Terraria: Sir Digsalot doesn’t actually fight a boss

, | Game diaries

Sir Digsalot has a full set if iron armor, a silver bow, and 145 flaming arrows. It’s time to venture out at night and kill as many Demon Eyes as possible. Kill Eyes, get lenses, use 10 lenses to make the thing that summons the big eye boss. Of course, I’ll fend off lots of zombies along the way, and being out at night all that time will mean a few more fallen stars, too. I’m merrily running around the surface, waiting for the sun to set, when it happens.

After the break: Things don’t exactly go as planned…

Oh. Shit. “The Bood Moon is rising…” is not a message you want to see when you’re just out and about for a casual night of Demon Eye killing. There’s a small chance that any given night will be a Blood Moon, where the sky turns red and the zombies swarm. The spawn rate goes way up, and zombies can actually open doors after a short while. Sir Digsalot struggles valiantly to make it back to the relative safety of the keep, but it’s just too much.

After perishing and respawning in the keep, I decide it’s best to spend the Blood Moon night 500 feet below the surface, and resume digging. Hey, it’s not like they call him Sir Digsalittle. It’s just as well. Spending another night underground, I get some more gold, silver, iron, and even find another heart. It’s enough to make a gold pickaxe, which I’ll certainly need later. Digging ever further, I make it to the next layer – the cavern.

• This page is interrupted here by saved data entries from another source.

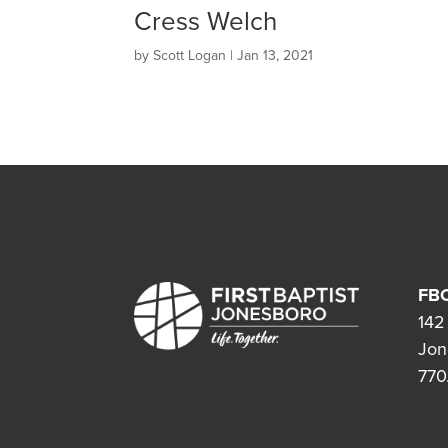
Cress Welch
by
Scott Logan
|
Jan 13, 2021
FBC
142
Jon
770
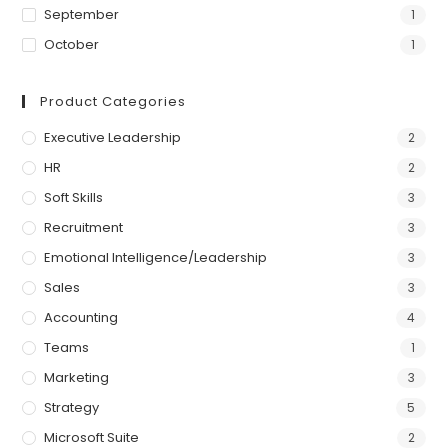
September
1
October
1
Product Categories
Executive Leadership
2
HR
2
Soft Skills
3
Recruitment
3
Emotional Intelligence/Leadership
3
Sales
3
Accounting
4
Teams
1
Marketing
3
Strategy
5
Microsoft Suite
2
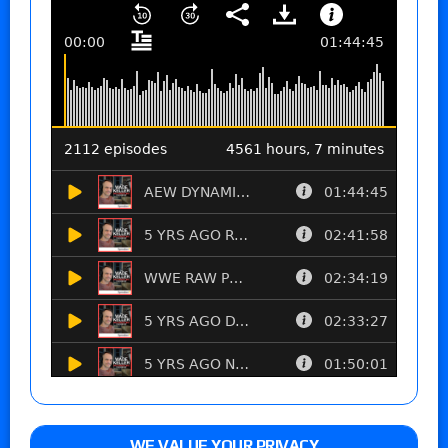
WE VALUE YOUR PRIVACY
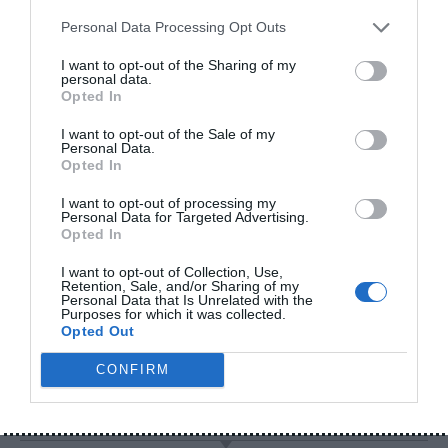
(2026)
Personal Data Processing Opt Outs
How to Check Original vs
Fake Power Banks 2026
I want to opt-out of the Sharing of my
personal data.
Opted In
I want to opt-out of the Sale of my
Personal Data.
ARCHIVES
Opted In
Archives
I want to opt-out of processing my
Personal Data for Targeted Advertising.
Opted In
I want to opt-out of Collection, Use,
Retention, Sale, and/or Sharing of my
CATEGORIES
Personal Data that Is Unrelated with the
Purposes for which it was collected.
Opted Out
Categories
CONFIRM
RECENT COMMENTS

This is where you’ll find skeletons and mother slimes (that split into baby slimes when killed). I ran into a bunch all but guarding a heart crystal, but being safely up above, I lobbed a few bombs and flaming arrows and made short work of them.

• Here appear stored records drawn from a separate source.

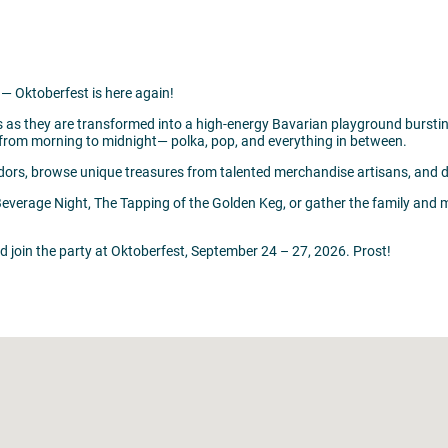
— Oktoberfest is here again!
s as they are transformed into a high-energy Bavarian playground burstin
ic from morning to midnight— polka, pop, and everything in between.
dors, browse unique treasures from talented merchandise artisans, and dive
Beverage Night, The Tapping of the Golden Keg, or gather the family and
nd join the party at Oktoberfest, September 24 – 27, 2026. Prost!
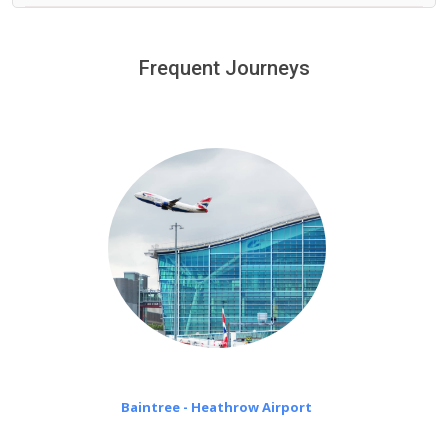
We provide a free 45 minutes waiting time to our
customers only in case of flight delays. Once Free 45
Frequent Journeys
£20 an hour
minutes waiting time is over, we charge
on a pro-rata basis.
Baintree - Heathrow Airport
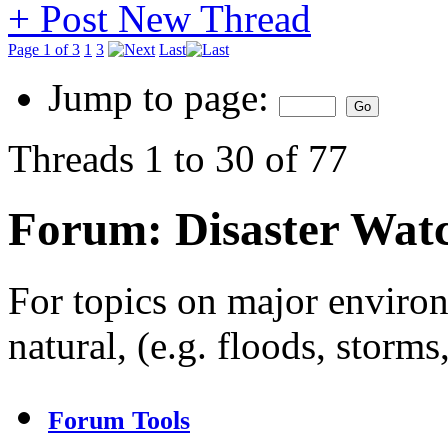
+
Post New Thread
Page 1 of 3
1
3
Last
Jump to page:
Threads 1 to 30 of 77
Forum:
Disaster Wat
For topics on major enviro
natural, (e.g. floods, storms
Forum Tools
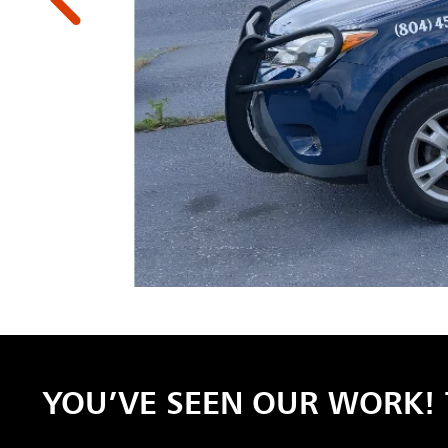
YOU’VE SEEN OUR WORK! 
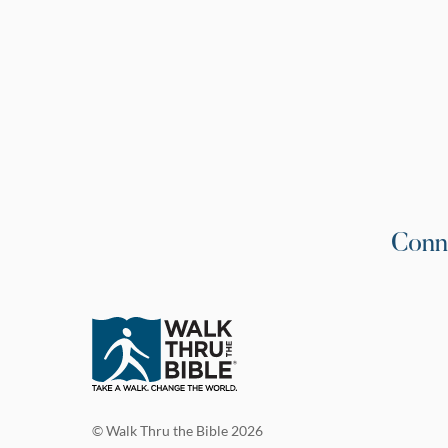
Conn
© Walk Thru the Bible 2026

Another heart and two chests later (fancy magic arrows and money, but nothing too special), I stumble upon a grove of glowing mushrooms, which only appear in the cavern level.

These are fantastic! You use them in making mana potions and bigger healing potions, and they grow quite densely on this special magic grass. Best of all, you can sometimes find some mushroom grass seeds when you chop down one of the big ones. Sir Digsalot can plant these on mud to make his own little magic mushroom garden!

But what’s this? One of the skeletons I killed must have dropped a hook! The hook is perhaps the most game-changing item in the game. Seriously. You use a little iron to make three iron chains, combine it with the hook, and you get the grappling hook. Vertical movement worries are a thing of the past! The grappling fires wherever you aim it, pulls you in, and only releases when you jump. You can stick to the ceiling of a cave, pull out your pick, and dig away. Move up your main mineshaft more quickly than jumping up dozens of platforms.

Okay, so Sir Digsalot’s dreams and plans of killing Demon Eyes until he had enough lenses to summon his first boss monster to fight were dashed by an untimely Blood Moon. Instead, he was forced to endure another night of mindless digging that resulted in an incredible underground adventure that boosted his life and gave him the single most game-changing item in the game. Who needs boss fights? Truly, it’s this sort of unplanned adventure that makes these games compelling. You want to zig, the game makes you zag, and it ends up being better than anticipated. A game like Terraria only has to do this to you once, and you’ll be hooked.